La crescente attenzione verso la sicurezza online nel Regno Unito ha trovato una delle sue prime applicazioni concrete. Si tratta di un intervento dell’autorità britannica per le comunicazioni, Ofcom, nei confronti di una delle piattaforme più discusse della rete. Il portale 4Chan è stato multato per 20.000 sterline. Il motivo riguarda l’aver ignorato richieste legali nell’ambito del Online Safety Act (OSA). La normativa introdotta per regolamentare la diffusione di contenuti potenzialmente dannosi su Internet.
L’indagine su 4Chan è partita a giugno, dopo alcune segnalazioni relative alla possibile presenza di contenuti e attività illegali. Ofcom aveva richiesto dati sui ricavi globali del sito e sulle procedure interne di gestione del rischio. Ma il portale ha deciso di non fornire le informazioni richieste. In risposta, la piattaforma ha citato in giudizio il governo britannico. Ciò sostenendo che l’applicazione della legge britannica a un’azienda con sede negli Stati Uniti costituisca un eccesso di competenza.
UK e 4Chan: ecco i dettagli sul recente intervento di Ofcom
Nonostante la controversia legale, l’autorità ha confermato la sanzione e ha stabilito una penale giornaliera di 100 sterline fino a un massimo di 60 giorni, da applicare finché il sito non collaborerà. Suzanne Cater, direttrice dell’enforcement, ha sottolineato che la decisione manda un messaggio chiaro. I servizi online che ignorano le richieste di collaborazione nell’ambito dell’OSA rischiano azioni di contrasto significative.

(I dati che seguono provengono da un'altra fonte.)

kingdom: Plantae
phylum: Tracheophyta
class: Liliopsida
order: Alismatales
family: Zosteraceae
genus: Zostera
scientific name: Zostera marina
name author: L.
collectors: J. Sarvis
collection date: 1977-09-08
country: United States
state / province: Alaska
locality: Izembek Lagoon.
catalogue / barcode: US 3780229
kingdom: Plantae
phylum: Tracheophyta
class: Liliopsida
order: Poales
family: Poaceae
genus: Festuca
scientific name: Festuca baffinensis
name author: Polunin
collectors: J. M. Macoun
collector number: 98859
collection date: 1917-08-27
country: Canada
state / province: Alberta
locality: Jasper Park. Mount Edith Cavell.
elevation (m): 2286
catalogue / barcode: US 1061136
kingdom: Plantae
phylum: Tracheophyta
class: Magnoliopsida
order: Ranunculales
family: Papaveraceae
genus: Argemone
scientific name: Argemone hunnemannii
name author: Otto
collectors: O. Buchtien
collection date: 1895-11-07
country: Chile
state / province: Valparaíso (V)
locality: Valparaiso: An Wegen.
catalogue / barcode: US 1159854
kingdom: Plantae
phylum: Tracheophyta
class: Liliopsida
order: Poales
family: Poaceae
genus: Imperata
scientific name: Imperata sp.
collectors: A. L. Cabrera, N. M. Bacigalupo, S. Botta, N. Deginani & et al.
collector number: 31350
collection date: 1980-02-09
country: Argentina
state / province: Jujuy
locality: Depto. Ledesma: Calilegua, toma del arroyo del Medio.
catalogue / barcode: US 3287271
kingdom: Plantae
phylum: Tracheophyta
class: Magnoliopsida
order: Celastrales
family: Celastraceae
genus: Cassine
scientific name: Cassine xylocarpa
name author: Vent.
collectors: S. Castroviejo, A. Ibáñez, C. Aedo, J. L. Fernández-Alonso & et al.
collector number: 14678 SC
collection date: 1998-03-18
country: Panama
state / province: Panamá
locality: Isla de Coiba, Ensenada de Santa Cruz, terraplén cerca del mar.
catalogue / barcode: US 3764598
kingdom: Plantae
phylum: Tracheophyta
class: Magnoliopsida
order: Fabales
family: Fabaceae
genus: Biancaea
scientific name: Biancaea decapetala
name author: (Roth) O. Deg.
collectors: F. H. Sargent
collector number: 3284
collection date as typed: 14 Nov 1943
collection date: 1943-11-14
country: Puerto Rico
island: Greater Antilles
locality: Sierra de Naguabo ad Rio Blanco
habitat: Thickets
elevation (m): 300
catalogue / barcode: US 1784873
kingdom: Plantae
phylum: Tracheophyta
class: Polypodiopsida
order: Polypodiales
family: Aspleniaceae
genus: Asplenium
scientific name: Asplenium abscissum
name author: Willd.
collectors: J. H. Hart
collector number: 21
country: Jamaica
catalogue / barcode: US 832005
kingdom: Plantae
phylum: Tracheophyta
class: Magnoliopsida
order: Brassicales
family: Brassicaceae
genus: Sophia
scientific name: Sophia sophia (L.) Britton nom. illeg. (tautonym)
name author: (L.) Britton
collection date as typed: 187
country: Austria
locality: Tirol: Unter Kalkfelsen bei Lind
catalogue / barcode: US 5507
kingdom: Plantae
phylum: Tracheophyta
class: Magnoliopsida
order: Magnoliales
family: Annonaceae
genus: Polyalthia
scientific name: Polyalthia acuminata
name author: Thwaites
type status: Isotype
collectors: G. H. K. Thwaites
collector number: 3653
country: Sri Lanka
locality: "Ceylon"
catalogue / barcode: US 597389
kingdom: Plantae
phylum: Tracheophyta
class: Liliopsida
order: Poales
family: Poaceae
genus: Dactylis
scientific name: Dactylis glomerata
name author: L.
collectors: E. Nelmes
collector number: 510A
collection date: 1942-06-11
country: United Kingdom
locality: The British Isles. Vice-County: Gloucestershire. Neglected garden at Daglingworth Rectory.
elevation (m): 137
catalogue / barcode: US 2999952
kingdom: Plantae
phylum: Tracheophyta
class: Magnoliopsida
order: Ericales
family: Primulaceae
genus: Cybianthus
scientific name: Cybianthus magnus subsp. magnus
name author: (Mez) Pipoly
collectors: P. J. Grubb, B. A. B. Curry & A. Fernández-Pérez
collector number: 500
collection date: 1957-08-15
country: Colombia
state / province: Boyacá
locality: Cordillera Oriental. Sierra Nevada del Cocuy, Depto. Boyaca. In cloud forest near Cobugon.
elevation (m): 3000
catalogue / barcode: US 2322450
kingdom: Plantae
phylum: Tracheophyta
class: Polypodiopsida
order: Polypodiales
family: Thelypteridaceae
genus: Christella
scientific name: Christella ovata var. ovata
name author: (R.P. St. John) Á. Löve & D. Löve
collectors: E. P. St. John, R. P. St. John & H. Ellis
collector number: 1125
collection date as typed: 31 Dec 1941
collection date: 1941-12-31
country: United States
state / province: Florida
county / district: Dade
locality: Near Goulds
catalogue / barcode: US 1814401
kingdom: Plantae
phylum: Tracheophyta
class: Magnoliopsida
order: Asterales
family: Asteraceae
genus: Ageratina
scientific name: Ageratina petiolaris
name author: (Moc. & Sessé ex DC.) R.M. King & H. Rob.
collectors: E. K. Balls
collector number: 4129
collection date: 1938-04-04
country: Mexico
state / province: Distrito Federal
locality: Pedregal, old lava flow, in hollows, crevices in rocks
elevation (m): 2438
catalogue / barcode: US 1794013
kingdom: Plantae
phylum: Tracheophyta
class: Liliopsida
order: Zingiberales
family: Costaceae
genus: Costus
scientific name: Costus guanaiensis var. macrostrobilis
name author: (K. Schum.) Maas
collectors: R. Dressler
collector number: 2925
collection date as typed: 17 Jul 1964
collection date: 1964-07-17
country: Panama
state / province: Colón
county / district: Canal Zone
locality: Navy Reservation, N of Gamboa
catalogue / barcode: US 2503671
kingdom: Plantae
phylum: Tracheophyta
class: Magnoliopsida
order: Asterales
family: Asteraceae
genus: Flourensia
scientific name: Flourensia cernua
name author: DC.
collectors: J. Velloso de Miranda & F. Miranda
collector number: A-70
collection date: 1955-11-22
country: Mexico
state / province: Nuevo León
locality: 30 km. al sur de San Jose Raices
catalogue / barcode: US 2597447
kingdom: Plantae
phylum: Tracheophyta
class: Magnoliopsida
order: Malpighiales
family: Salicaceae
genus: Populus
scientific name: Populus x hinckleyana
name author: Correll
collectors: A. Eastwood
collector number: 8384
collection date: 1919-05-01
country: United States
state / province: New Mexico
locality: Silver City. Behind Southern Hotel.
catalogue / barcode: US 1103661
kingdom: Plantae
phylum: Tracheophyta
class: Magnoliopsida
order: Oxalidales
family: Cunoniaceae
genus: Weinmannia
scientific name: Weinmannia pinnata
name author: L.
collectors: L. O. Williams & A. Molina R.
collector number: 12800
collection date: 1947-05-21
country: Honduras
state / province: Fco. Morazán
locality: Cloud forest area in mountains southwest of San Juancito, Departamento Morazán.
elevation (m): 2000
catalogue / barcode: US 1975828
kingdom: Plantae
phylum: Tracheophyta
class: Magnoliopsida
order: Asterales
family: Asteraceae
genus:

Il caso si inserisce in un contesto più ampio in cui altre piattaforme, come Imgur, hanno già affrontato misure analoghe. Bloccare l’accesso al Regno Unito non solleva le piattaforme dalle responsabilità per eventuali infrazioni passate, confermando l’approccio di Ofcom basato su controllo e responsabilizzazione. L’indagine su 4Chan è tuttora in corso, ma l’episodio evidenzia come la regolamentazione digitale stia acquisendo strumenti operativi concreti, capaci di incidere anche su servizi con presenza globale.
In prospettiva, tale vicenda apre il dibattito sul ruolo dei regolatori nazionali nell’era digitale e sulla possibilità di applicare leggi locali a piattaforme internazionali. La decisione di Ofcom potrebbe diventare un riferimento per futuri interventi, indicando un percorso in cui la tutela degli utenti e la responsabilità delle piattaforme diventano criteri centrali per la governance online.